Con el fin de beneficiar a mujeres adultas mayores con lesiones menores que no son identificadas con los mamógrafos tradicionales, ayer el Hospital Nacional de Geriatría Raúl Blanco Cervantes celebró la entrada en funcionamiento de un nuevo mamógrafo digital.
Este equipo es capaz de detectar rápidamente lesiones en las glándulas mamarias para así acelerar el tratamiento, en caso de que sea requerido, y evitar muertes. Además, permitirá atender incluso a tres mujeres por hora, según las autoridades del centro médico.
“Al ser digital, nos permite la posibilidad de hacer diagnósticos más precisos de lesiones más pequeñas y podemos realizar una biopsia más directa y tomando solo la cantidad de tejido necesario”, comentó a La Nación la radióloga Gladys Méndez, jefa del Servicio de Imágenes Médicas del hospital.

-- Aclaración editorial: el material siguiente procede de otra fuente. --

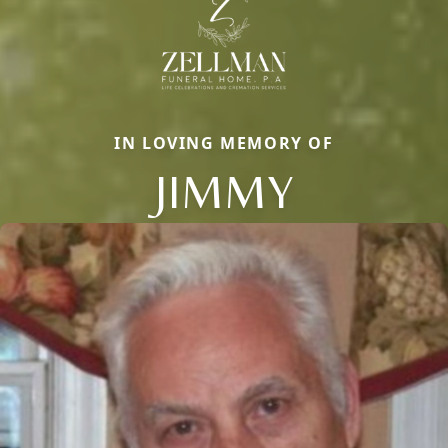
IN LOVING MEMORY OF
JIMMY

“Además, la cantidad de radiación con este equipo es menor a la de un equipo análogo”, añadió .
Méndez señaló que este equipo también permite digitalizar imágenes de TAC y ultrasonido y verlas en una pantalla, lo que permite ver los resultados de dos o más estudios a la vez.
Impacto. Fernando Morales, director del hospital geriátrico, explicó que esta es la primera vez que este centro médico ofrece el servicio, por lo que ya no tendrán que remitir pacientes a otros centros.
“Era muy molesto para las personas mayores tener que ir a otro hospital, sacar cita y esperar para que se le hiciera la mamografía. Ahora tienen todo en un solo lugar y la detección de lesiones se hará mucho más rápido”, concluyó.